Rights group asks Supreme Court to suspend 'Don't Ask Don't Tell'

[JURIST] The Log Cabin Republicans (LCR) [advocacy website] on Friday filed a petition [text] asking the US Supreme Court [official website; JURIST news archive] to rescind the stay preventing the suspension of the military's "Don't Ask, Don't Tell" (DADT) [10 USC § 654; JURIST news archive] policy. The LCR are seeking to overturn the indefinite extension [order, PDF; JURIST report] of a temporary stay [JURIST report] issued by the US Court of Appeals for the Ninth Circuit [official website] earlier this week for the duration of the appeals process, or alternately to temporarily block the military from discharging those in violation of the policy. The group argues that the earlier order is premised on an abuse of discretion that failed to properly consider Lawrence v. Texas [opinion text]. They also contend that the court inaccurately balanced the competing interests involved, saying that "[a]ny alleged harms to the government are entirely bureaucratic, procedural, and transitory in nature, and are sharply outweighed by the substantial constitutional injury that servicemembers will sustain from a stay of the district court's judgment." The Ninth Circuit is not expected to issue a final ruling in the matter until next year.
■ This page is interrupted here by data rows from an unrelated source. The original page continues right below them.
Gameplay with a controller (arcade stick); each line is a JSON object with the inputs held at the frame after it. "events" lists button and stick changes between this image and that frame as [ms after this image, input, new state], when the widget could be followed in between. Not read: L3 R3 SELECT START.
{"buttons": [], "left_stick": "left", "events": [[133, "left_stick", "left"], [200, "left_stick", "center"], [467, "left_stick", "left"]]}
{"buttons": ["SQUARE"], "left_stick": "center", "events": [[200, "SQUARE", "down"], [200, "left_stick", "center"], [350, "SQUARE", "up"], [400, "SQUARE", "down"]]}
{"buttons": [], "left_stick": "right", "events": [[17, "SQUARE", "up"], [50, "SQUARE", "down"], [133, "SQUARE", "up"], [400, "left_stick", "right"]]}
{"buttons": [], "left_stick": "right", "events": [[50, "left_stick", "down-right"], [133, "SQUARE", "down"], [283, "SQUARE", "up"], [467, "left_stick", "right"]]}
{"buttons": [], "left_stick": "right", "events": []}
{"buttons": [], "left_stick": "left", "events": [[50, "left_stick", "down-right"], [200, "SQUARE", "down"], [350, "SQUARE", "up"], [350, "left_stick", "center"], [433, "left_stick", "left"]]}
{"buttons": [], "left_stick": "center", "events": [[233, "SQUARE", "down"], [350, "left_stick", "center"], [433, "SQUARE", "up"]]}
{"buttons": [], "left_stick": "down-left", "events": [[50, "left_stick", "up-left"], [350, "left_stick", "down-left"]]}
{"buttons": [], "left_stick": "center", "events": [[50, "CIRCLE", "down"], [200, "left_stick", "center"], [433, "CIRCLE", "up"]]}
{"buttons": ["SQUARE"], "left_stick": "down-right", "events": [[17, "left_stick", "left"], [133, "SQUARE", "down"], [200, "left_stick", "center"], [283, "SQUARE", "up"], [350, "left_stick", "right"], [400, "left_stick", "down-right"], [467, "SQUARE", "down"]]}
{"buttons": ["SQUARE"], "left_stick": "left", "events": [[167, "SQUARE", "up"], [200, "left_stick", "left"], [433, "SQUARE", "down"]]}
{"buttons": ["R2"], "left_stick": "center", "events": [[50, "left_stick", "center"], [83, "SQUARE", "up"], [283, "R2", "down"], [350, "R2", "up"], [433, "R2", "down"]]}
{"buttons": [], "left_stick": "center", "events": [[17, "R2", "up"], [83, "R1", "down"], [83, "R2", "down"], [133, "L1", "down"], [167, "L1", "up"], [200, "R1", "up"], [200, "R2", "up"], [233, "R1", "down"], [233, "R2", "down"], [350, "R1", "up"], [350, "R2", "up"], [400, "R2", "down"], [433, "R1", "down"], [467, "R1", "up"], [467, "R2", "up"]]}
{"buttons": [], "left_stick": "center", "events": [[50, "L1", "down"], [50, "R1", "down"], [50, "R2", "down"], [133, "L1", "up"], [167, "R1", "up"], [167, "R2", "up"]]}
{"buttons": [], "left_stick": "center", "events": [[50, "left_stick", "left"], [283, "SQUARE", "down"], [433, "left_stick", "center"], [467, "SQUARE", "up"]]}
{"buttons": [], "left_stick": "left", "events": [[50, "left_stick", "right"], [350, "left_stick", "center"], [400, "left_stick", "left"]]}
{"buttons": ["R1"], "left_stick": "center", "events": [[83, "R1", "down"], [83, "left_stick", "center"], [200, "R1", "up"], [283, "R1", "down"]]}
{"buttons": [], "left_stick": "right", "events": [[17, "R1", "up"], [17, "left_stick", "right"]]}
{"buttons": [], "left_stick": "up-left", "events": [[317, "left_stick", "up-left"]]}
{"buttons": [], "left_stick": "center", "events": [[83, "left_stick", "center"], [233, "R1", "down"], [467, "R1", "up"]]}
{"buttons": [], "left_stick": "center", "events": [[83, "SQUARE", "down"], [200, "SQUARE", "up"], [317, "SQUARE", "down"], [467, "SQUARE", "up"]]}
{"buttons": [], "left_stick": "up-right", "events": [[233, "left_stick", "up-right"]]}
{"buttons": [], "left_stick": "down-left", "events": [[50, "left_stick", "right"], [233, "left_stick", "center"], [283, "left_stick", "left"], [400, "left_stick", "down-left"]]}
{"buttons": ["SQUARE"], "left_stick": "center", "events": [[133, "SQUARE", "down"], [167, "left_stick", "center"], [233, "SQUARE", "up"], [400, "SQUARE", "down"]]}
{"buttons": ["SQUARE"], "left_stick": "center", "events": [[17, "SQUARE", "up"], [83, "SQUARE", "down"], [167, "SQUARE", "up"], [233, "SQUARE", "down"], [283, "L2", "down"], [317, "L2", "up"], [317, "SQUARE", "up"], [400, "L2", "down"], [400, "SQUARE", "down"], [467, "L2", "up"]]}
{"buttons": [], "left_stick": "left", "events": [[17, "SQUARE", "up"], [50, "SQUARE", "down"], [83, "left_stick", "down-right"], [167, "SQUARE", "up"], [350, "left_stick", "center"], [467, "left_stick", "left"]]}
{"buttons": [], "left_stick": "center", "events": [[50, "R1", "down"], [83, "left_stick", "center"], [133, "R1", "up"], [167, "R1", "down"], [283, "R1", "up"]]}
Since the enactment of DADT in 1993, approximately 13,000 servicemen and women have been discharged from the armed forces as a result of the policy. In September, a federal judge for the US District for the Western District of Washington [official website] ordered [JURIST report] that a US Air Force officer be reinstated after being previously discharged under DADT. Also in September, the Senate [official website] rejected a cloture motion [JURIST report] on a defense appropriations bill that would have repealed the policy. In May, the House of Representatives and the Senate Armed Services Committee (SASC) [official websites] voted to repeal the policy after President Barack Obama and Defense Secretary Robert Gates agreed to a compromise [JURIST reports] that would prevent the repeal from taking effect until the completion of a review to determine what effects the repeal would have on military effectiveness, soldier retention and family readiness.